Data for this task —
-- Opening Marker --
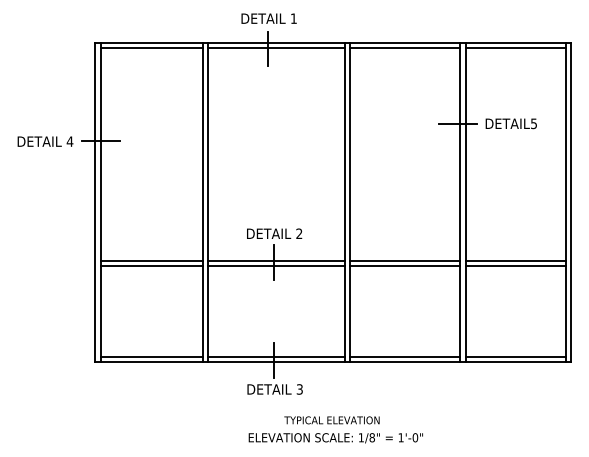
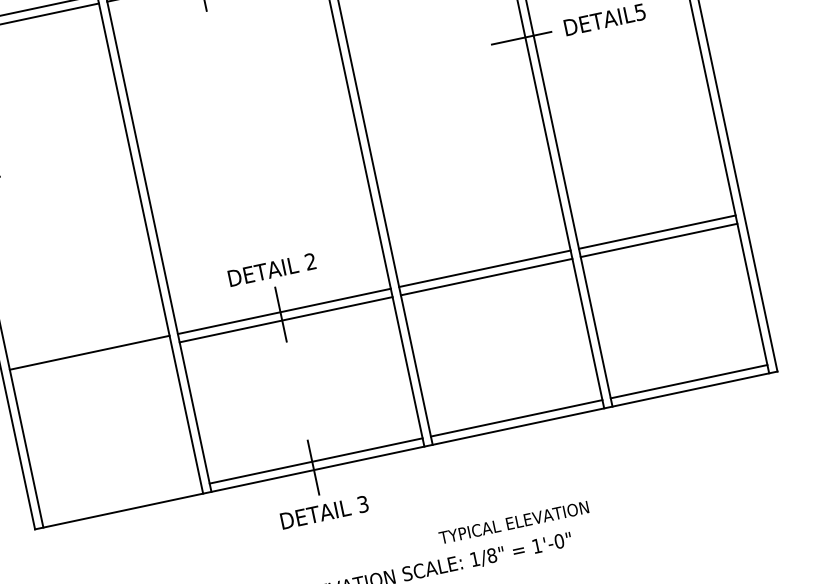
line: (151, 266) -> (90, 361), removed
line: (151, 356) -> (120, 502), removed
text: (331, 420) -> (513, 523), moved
-- Closing Marker --
-- Opening Marker --
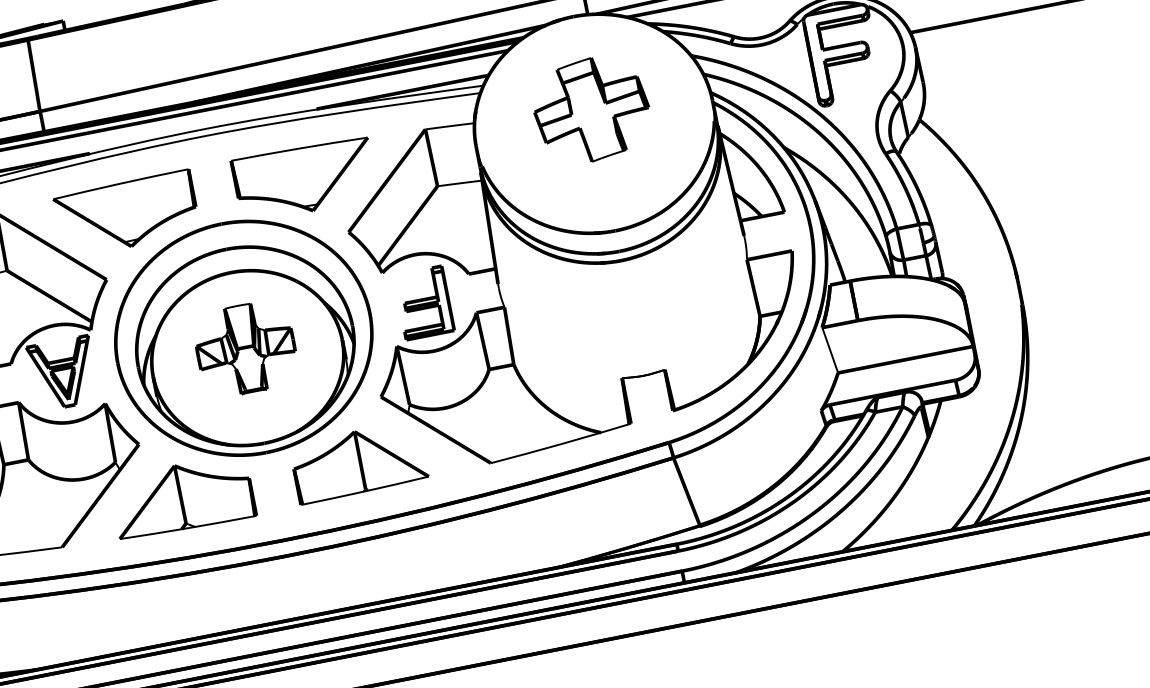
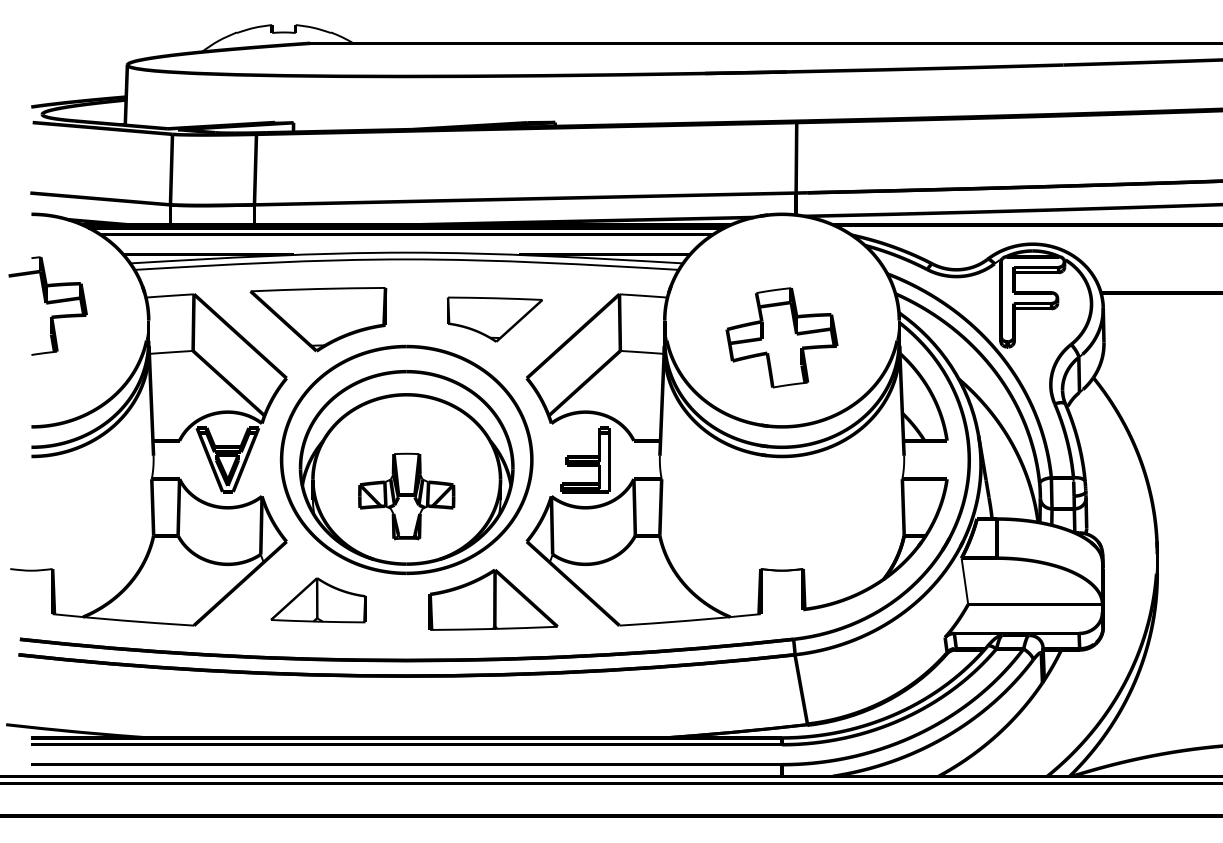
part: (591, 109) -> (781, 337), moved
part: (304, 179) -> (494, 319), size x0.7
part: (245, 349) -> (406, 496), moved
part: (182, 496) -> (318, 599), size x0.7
-- Closing Marker --
What you need to do — From the records above, give again exactly the lines running from the line with "part: (304, 179) -> (494, 319), size x0.7" to the line with "part: (182, 496) -> (318, 599), size x0.7", inclusive.

Result of this exercise —
part: (304, 179) -> (494, 319), size x0.7
part: (245, 349) -> (406, 496), moved
part: (182, 496) -> (318, 599), size x0.7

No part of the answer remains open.